# TASK DIRECTIONS:
Take the data below and filter it for lines containing the word "pixels"; show each line found.

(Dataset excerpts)
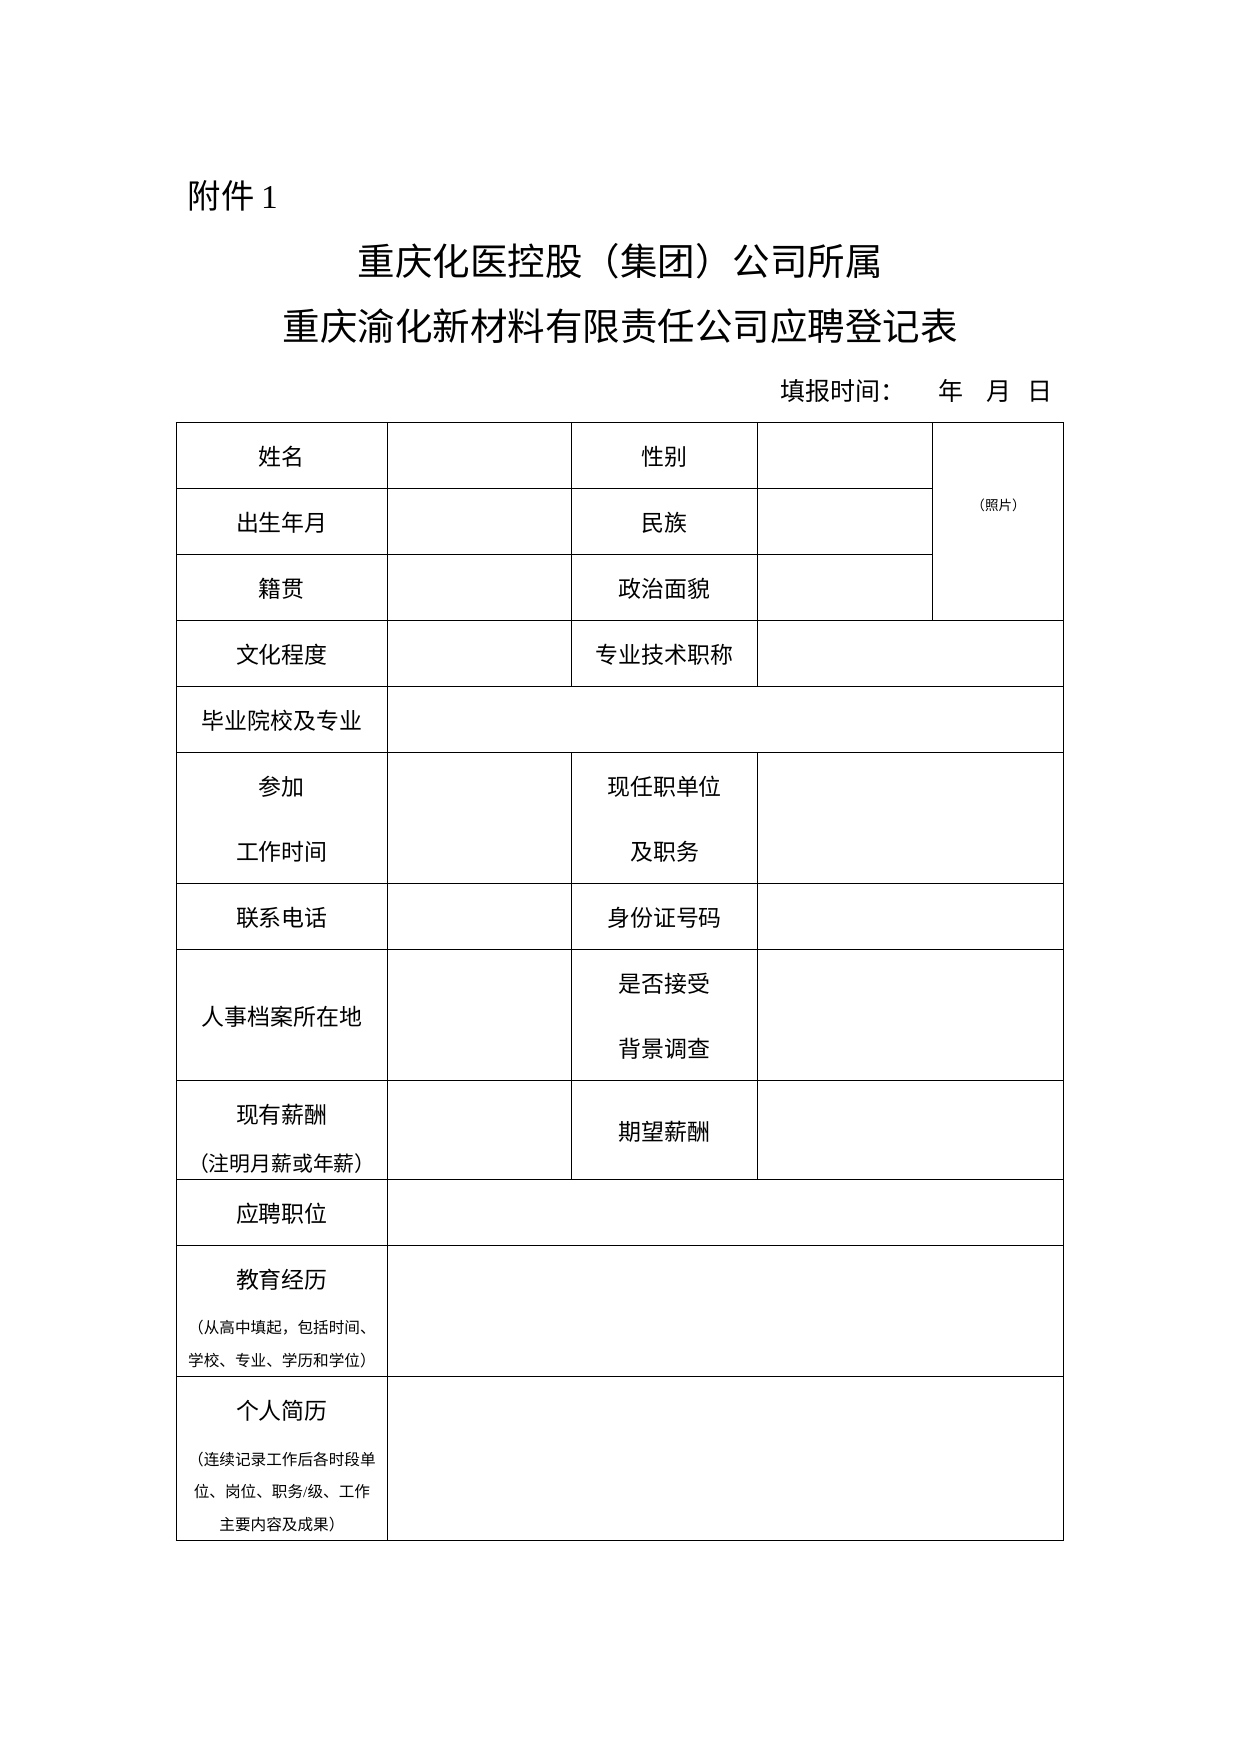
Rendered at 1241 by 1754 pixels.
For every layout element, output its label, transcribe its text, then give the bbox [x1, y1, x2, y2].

table_header [758, 423, 932, 488]
table_cell 参加 工作时间 [177, 753, 387, 883]
table_cell 籍贯 [177, 555, 387, 620]
table_cell [388, 555, 571, 620]
table_cell 教育经历 （从高中填起，包括时间、学校、专业、学历和学位） [177, 1246, 387, 1376]
table_cell [388, 489, 571, 554]
table_cell [388, 1246, 1063, 1376]
table_cell [758, 753, 1063, 883]
table_header 性别 [572, 423, 757, 488]
table_cell 政治面貌 [572, 555, 757, 620]
table_cell [758, 884, 1063, 949]
table_cell [388, 1081, 571, 1179]
table_cell [388, 1180, 1063, 1245]
table_cell 民族 [572, 489, 757, 554]
table_cell [758, 1081, 1063, 1179]
table_cell 人事档案所在地 [177, 950, 387, 1080]
table_cell 身份证号码 [572, 884, 757, 949]
table_cell 现有薪酬 （注明月薪或年薪） [177, 1081, 387, 1179]
table_cell 专业技术职称 [572, 621, 757, 686]
table_cell [388, 687, 1063, 752]
table_cell 出生年月 [177, 489, 387, 554]
table_cell [758, 489, 932, 554]
table_cell 毕业院校及专业 [177, 687, 387, 752]
table_cell 是否接受 背景调查 [572, 950, 757, 1080]
table_cell [388, 621, 571, 686]
table_header 姓名 [177, 423, 387, 488]
table_cell [388, 1377, 1063, 1539]
table_cell [758, 950, 1063, 1080]
table_cell 现任职单位 及职务 [572, 753, 757, 883]
table_cell 期望薪酬 [572, 1081, 757, 1179]
text 重庆渝化新材料有限责任公司应聘登记表 [187, 292, 1053, 357]
table_cell [758, 555, 932, 620]
text 重庆化医控股（集团）公司所属 [187, 227, 1053, 292]
table_cell 联系电话 [177, 884, 387, 949]
table_cell [388, 753, 571, 883]
table_cell [388, 884, 571, 949]
table_cell [758, 621, 1063, 686]
table_header （照片） [933, 423, 1063, 620]
table_header [388, 423, 571, 488]
text 填报时间： 年 月 日 [187, 357, 1053, 422]
table_cell [388, 950, 571, 1080]
table_cell 应聘职位 [177, 1180, 387, 1245]
table_cell 个人简历 （连续记录工作后各时段单位、岗位、职务/级、工作主要内容及成果） [177, 1377, 387, 1539]
text 附件1 [187, 162, 1053, 227]
table_cell 文化程度 [177, 621, 387, 686]
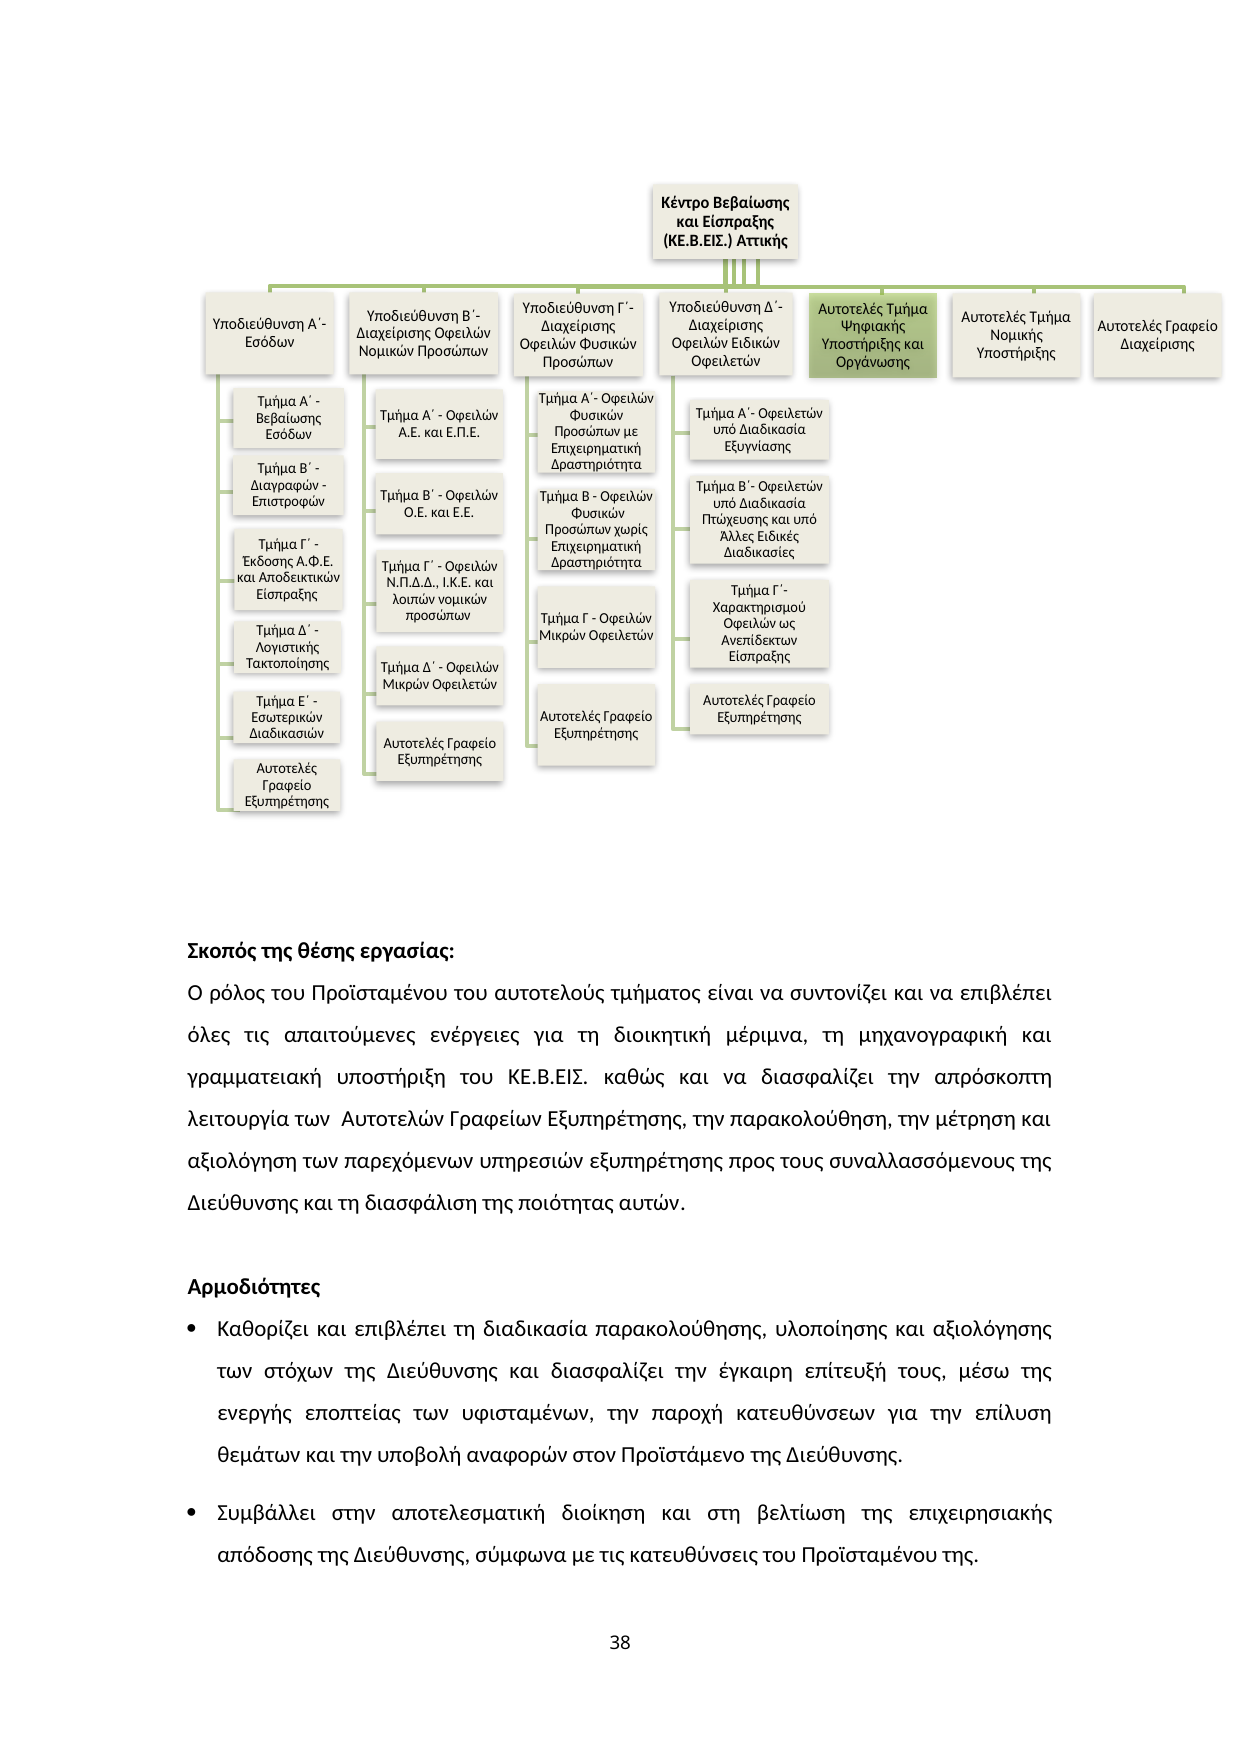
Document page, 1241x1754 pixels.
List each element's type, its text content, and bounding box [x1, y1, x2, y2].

text Σκοπός της θέσης εργασίας: [187, 936, 1053, 964]
text Αρμοδιότητες [187, 1272, 1053, 1300]
list Καθορίζει και επιβλέπει τη διαδικασία παρακολούθησης, υλοποίησης και αξιολόγησης των στόχων της Διεύθυνσης και διασφαλίζει την έγκαιρη επίτευξή τους, μέσω της ενεργής εποπτείας των υφισταμένων, την παροχή κατευθύνσεων για την επίλυση θεμάτων και την υποβολή αναφορών στον Προϊστάμενο της Διεύθυνσης. [187, 1314, 1053, 1468]
list Συμβάλλει στην αποτελεσματική διοίκηση και στη βελτίωση της επιχειρησιακής απόδοσης της Διεύθυνσης, σύμφωνα με τις κατευθύνσεις του Προϊσταμένου της. [187, 1498, 1053, 1568]
text Ο ρόλος του Προϊσταμένου του αυτοτελούς τμήματος είναι να συντονίζει και να επιβλέπει όλες τις απαιτούμενες ενέργειες για τη διοικητική μέριμνα, τη μηχανογραφική και γραμματειακή υποστήριξη του ΚΕ.Β.ΕΙΣ. καθώς και να διασφαλίζει την απρόσκοπτη λειτουργία των Αυτοτελών Γραφείων Εξυπηρέτησης, την παρακολούθηση, την μέτρηση και αξιολόγηση των παρεχόμενων υπηρεσιών εξυπηρέτησης προς τους συναλλασσόμενους της Διεύθυνσης και τη διασφάλιση της ποιότητας αυτών. [187, 978, 1053, 1216]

# TASK SOLUTION:
Rendered at 1241 by 1754 pixels.
Document page, 1241x1754 pixels.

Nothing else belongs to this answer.